Restate the lines exactly, starting at the line that contains "mouse_move(481, 227)" and finishing with the final line of the records.

......

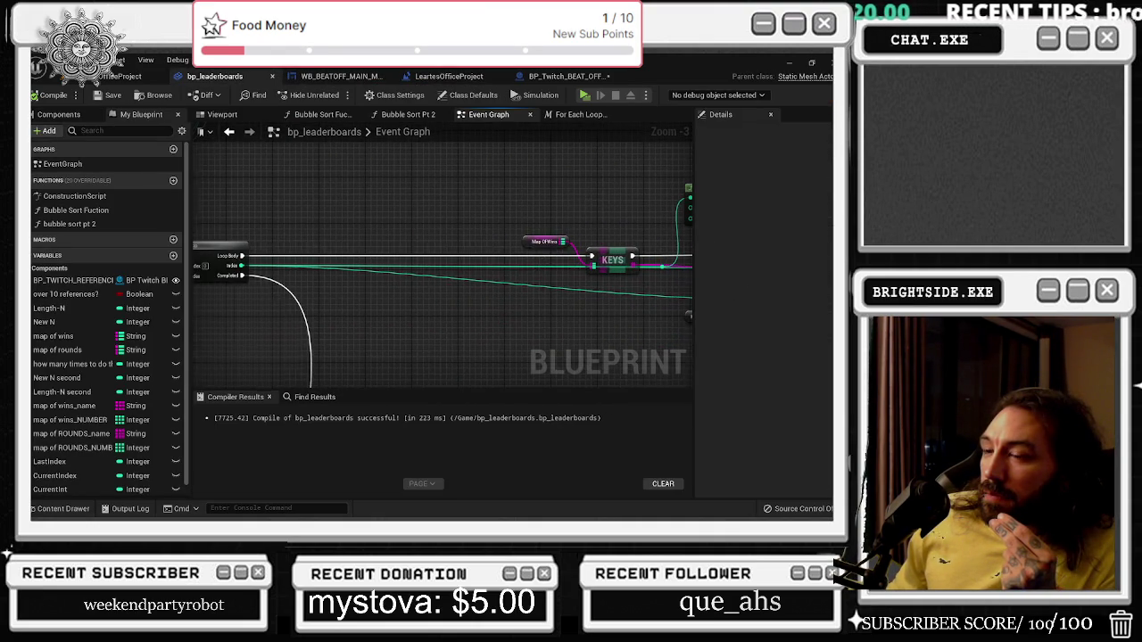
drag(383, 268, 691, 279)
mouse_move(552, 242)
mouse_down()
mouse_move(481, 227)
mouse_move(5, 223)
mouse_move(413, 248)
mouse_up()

......

▶ Answer area:
mouse_move(481, 227)
mouse_move(5, 223)
mouse_move(413, 248)
mouse_up()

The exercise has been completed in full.